3 Responses to “On Practice”

  • Cees de Groot responded:

    Indeed. My hardest “study” piece is the the first movement of Beethoven’s Sonata 14 (”Mondschein”). It’s arguably the simplest piece of music in the massive volume I have containing all of his Sonatas, but you must have full concentration and it only works if it’s *perfect*.

    Code Katas are a neat idea, though. They let you abstract away from daily business stuff and force you to really concentrate on a simple design and getting it right. Which is maybe hard at roughly the same level.

    That they don’t perfectly map, I don’t care too much about that. It’ll be some time before the Royal Albert Hall fills up with watching a giant screen with Eclipse on it, anyway ;-)

  • Paul Dyson responded:

    [Dons flame-Gi] Dave, judo is a sport, not a martial art.

    Love the phrase ‘recalcitrant physicality’. Yes, kata helps with this and also with recalcitrant mentality; the first five non-novice karate kata are called ‘Heian’ - ‘peaceful mind’. *Honing* body and mind is only part of the purpose though … when learning kata you’re taught to believe this is real combat against real opponents and you’re actually preparing yourself for that eventuality. Most serious karate-ka have one or two kata they practice both for the love of the form itself and the challenge of achieving “some improvement” in it … my own was Bassai, which I used to practice 20-30 times a week for around three years.

    Is the Bowling Game Kata this? Somehow I doubt it.

    It seems martial arts are the analogy du jour for software practice. Not for the first time I think software people have latched onto something that has a degree of respectability, seriousness and history they wish to associate with. Having said that, if the various coding kata and programming dojo ideas contribute to an improvement in software practice and teaching, maybe I should just grind my teeth and let it pass. Unfortunately, I wonder whether that improvement will actually happen or whether the proponents just think it might because of a shallow understanding of how learning and practice work in another domain (c.f. Shu-Ha-Ri).

  • David responded:

    Good points, Cees, Paul.

    Hearing some people talk about these things, I think they think that coding should be a performance art. Albert Hall, here we come. Cees, I don’t need to call it a ‘Kata’ to get a great deal of enjoyment out of a programming puzzle or exercise, and maybe (horror) even to try solving it a few times.

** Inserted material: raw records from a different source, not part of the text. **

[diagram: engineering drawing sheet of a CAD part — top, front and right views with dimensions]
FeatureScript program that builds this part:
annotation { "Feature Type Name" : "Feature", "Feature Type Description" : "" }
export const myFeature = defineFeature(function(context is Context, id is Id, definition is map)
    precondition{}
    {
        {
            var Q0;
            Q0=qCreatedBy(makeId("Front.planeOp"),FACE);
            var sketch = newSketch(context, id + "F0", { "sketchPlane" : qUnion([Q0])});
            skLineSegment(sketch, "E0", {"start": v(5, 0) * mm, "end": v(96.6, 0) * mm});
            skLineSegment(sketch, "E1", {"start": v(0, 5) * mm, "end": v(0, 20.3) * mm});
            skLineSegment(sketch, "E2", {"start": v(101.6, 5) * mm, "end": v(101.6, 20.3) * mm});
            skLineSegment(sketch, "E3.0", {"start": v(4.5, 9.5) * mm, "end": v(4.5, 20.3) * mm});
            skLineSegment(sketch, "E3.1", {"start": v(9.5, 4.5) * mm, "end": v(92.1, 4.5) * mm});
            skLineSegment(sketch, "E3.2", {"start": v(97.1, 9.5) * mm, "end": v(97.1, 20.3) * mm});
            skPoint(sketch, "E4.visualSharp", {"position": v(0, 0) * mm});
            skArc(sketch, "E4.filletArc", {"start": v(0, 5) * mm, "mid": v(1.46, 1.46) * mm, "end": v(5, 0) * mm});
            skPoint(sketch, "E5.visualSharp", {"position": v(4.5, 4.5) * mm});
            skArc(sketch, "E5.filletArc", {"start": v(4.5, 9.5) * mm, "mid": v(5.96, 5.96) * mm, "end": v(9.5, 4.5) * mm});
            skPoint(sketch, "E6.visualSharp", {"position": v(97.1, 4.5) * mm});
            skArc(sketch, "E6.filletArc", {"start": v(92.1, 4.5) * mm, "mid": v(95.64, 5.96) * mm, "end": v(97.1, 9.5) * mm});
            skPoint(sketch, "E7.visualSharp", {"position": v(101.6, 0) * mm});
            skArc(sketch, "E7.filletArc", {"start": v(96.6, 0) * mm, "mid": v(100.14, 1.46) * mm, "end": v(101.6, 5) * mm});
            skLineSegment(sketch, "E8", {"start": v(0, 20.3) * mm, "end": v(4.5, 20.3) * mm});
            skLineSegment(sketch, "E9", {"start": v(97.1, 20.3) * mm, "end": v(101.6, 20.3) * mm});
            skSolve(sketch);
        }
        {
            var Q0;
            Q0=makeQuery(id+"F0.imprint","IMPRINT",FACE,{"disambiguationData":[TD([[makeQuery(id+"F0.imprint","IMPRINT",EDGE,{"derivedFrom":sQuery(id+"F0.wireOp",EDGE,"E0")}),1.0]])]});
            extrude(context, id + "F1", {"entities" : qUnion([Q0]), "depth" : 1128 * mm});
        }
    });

I wonder how many people are really (I mean really) doing Kata in coding, in the way that Paul talks about, or in the way musicians practice their scales and studies.

    One of the design skills that’s realy important (and which the current thouht about ‘kata’ doesn’t do) is the ability to solve the same problem under different sets of constraints: one of the skills it’s always seemed to me is sorely missing in development is the ability to generate several different solutions to a problem and judge between them.

    Paul, point taken re sport/art. And I like the phrase “recalcitrant mentality” too!.